Negli ultimi giorni, l’allarme arrivato all’attenzione dell’associazione non riguarda solo il fatto che la prolungata presenza davanti al pc possa sfiancare i più piccoli ma che dopo le videolezioni i compiti spesso siano “un surplus”. “La sensazione che hanno i ragazzi è che non si stacchi mai, soprattutto trascorrendo la giornata chiusi in casa – fa notare ancora D’Anna -. E’ un allarme da valutare anche rispetto all’aiuto da dare ai più piccoli. Molti di loro, non avendo i genitori in casa, perché non tutti hanno la fortuna di lavorare in smart working, possono avere difficoltà maggiori”.
Un altro problema, lamenta Age, è il mancato confronto con prof e i compagni di classe. “Lo abbiamo fatto presente tante volte – sottolinea D’Anna -. Il distanziamento sociale ha creato non pochi disagi, soprattutto per i bambini fragili che avevano bisogno di più supporto con la didattica in presenza. La Dad non può essere prolungata per troppo tempo ma quando cerchiamo di portare la questione all’attenzione ministeriale, a causa della pandemia, ci dicono che la salute è prioritaria”.
La situazione, fortunatamente, non è così ovunque. “Per molti studenti il sovraccarico di compiti è solo una sensazione – rimarca D’Anna -. Gli insegnanti devono svolgere il programma e raggiungere gli obiettivi scolastici anche con la Dad, ma c’è da dire che il sovraccarico a volte è una sensazione dei ragazzi che ora hanno la scuola in casa. E’ come se, senza alcun break o distrazione, non smettessero mai di studiare”.
Più che del carico lavorativo, i genitori sono preoccupati del carico emotivo: “Molti bambini e ragazzi lo stanno avvertendo – spiega D’Anna - soprattutto i più piccoli. Pensiamo a quelli che stanno imparando ora a leggere e scrivere. Si tratta di traguardi che si raggiungono con gli altri compagni, in serenità, in classe e questo non può essere sostituito da niente”.
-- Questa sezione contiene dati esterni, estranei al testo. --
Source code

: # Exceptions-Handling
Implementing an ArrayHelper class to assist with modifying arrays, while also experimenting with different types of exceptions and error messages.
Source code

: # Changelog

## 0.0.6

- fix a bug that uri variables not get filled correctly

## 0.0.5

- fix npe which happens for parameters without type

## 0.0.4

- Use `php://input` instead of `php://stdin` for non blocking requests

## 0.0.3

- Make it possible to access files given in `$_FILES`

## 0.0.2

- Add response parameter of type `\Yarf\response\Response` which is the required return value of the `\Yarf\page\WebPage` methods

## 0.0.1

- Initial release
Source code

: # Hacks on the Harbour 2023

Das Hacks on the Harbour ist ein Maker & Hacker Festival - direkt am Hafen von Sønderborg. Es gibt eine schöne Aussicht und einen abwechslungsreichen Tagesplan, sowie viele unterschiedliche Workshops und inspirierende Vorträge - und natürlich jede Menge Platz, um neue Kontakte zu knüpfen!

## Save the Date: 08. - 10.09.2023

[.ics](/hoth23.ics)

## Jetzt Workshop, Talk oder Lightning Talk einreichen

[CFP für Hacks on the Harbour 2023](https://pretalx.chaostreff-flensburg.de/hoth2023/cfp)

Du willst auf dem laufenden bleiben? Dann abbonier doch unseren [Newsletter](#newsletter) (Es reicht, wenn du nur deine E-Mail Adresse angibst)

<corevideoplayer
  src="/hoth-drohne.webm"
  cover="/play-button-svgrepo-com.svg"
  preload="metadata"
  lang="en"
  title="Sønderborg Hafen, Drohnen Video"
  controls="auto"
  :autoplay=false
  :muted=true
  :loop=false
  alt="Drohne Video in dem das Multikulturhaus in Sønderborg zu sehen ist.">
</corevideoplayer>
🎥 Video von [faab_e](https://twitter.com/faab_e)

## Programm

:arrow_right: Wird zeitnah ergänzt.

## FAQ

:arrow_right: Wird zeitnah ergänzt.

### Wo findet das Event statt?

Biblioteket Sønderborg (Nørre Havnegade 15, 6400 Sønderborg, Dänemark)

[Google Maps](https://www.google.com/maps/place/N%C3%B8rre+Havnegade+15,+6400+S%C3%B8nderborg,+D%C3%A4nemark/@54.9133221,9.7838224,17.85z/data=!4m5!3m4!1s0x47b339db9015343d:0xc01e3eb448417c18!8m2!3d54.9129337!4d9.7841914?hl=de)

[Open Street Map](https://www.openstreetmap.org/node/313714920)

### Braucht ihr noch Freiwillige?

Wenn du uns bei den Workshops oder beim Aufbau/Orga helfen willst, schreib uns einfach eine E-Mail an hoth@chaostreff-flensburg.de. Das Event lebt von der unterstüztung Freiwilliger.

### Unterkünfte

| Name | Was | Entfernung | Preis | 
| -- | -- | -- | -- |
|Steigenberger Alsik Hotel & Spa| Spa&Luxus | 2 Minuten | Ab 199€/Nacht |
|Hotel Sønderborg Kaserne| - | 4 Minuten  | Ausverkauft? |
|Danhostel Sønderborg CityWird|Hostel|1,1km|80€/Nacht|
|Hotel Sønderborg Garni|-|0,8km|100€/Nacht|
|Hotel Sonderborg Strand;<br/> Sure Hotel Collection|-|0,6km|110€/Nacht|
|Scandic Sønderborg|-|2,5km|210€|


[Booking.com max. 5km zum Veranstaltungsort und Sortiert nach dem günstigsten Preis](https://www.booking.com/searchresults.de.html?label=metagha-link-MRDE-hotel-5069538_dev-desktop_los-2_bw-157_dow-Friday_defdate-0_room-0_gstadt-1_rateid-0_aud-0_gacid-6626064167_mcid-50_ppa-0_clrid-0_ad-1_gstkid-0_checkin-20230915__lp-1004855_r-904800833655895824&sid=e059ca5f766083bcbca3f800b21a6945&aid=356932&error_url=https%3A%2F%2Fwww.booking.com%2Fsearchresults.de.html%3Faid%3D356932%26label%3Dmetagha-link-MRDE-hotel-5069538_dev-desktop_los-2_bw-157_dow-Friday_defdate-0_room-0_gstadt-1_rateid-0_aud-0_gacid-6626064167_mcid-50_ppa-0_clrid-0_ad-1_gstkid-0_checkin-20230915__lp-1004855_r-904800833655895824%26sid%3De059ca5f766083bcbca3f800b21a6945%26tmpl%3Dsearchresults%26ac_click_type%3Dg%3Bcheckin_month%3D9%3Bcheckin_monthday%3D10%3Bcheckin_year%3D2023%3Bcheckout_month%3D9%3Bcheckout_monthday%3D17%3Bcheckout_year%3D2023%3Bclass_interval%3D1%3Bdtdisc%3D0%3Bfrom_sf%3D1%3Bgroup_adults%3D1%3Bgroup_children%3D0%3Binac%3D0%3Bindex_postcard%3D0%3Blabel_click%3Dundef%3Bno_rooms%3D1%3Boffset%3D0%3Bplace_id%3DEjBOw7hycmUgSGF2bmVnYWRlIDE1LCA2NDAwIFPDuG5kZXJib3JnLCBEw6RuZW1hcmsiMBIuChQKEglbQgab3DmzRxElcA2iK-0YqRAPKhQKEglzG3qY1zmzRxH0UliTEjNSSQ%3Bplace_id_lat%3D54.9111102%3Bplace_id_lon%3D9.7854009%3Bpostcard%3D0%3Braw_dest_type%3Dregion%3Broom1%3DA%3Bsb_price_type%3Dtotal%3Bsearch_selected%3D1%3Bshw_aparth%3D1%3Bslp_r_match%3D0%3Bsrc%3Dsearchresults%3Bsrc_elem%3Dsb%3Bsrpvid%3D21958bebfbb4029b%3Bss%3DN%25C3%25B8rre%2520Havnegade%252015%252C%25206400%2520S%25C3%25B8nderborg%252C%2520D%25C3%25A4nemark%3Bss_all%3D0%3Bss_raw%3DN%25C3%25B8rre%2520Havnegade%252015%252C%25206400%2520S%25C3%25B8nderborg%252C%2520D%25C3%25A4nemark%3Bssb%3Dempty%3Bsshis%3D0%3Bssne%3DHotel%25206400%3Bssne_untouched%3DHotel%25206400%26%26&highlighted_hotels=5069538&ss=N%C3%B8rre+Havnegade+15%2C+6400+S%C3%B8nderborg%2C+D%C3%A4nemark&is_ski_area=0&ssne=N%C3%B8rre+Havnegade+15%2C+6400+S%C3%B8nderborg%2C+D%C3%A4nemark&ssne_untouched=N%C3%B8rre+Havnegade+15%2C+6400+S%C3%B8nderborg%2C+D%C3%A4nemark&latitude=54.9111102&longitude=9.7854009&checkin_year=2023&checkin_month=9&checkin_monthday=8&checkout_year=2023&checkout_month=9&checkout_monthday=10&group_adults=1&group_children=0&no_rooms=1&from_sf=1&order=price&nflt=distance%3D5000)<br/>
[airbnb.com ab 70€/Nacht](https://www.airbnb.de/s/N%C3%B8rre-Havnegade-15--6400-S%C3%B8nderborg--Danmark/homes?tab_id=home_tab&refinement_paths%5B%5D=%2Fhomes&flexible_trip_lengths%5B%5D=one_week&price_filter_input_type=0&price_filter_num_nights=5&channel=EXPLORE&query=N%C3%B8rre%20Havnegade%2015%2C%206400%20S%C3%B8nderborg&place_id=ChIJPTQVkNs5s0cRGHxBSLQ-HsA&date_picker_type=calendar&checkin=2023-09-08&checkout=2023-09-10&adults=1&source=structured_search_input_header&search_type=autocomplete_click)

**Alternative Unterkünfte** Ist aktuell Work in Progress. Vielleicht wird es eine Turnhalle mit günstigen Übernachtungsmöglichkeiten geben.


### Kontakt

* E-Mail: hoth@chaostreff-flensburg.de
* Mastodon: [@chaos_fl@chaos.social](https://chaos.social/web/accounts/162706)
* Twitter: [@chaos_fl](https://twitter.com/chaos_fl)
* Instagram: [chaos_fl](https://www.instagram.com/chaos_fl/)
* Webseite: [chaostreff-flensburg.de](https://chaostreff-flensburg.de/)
A pesare sugli studenti non sono solo i compiti ma anche la complessità della Dad "che crea un forte disagio ai nostri ragazzi" rimarca Antonio Affinita, direttore generale del Moige. "Non è un approccio di didattica, è una didattica di emergenza, integrativa - sottolinea -. La Dad è un nome troppo nobile per parlare di didattica, direi che si tratta di tentativi di didattica. I docenti non sono stati formati adeguatamente e da parte loro riscontriamo grandi difficoltà".
Per non parlare delle famiglie più povere: "Non hanno gli strumenti tecnici per collegarsi bene, sia in termini di connessione sia in termini di hardware - conclude Affinita -. Il nostro auspicio è che si torni quanto prima a una didattica frontale. La fascia dei ragazzi, peraltro, è quella meno esposta al virus. Ci auguriamo che riprendano presto i patti di comunità, cioè la connessione tra scuola paritaria e a gestione statale. Entrambe fanno parte del sistema di scuola pubblica. Chiudere è la via più rapida ma inefficiente per i nostri figli”.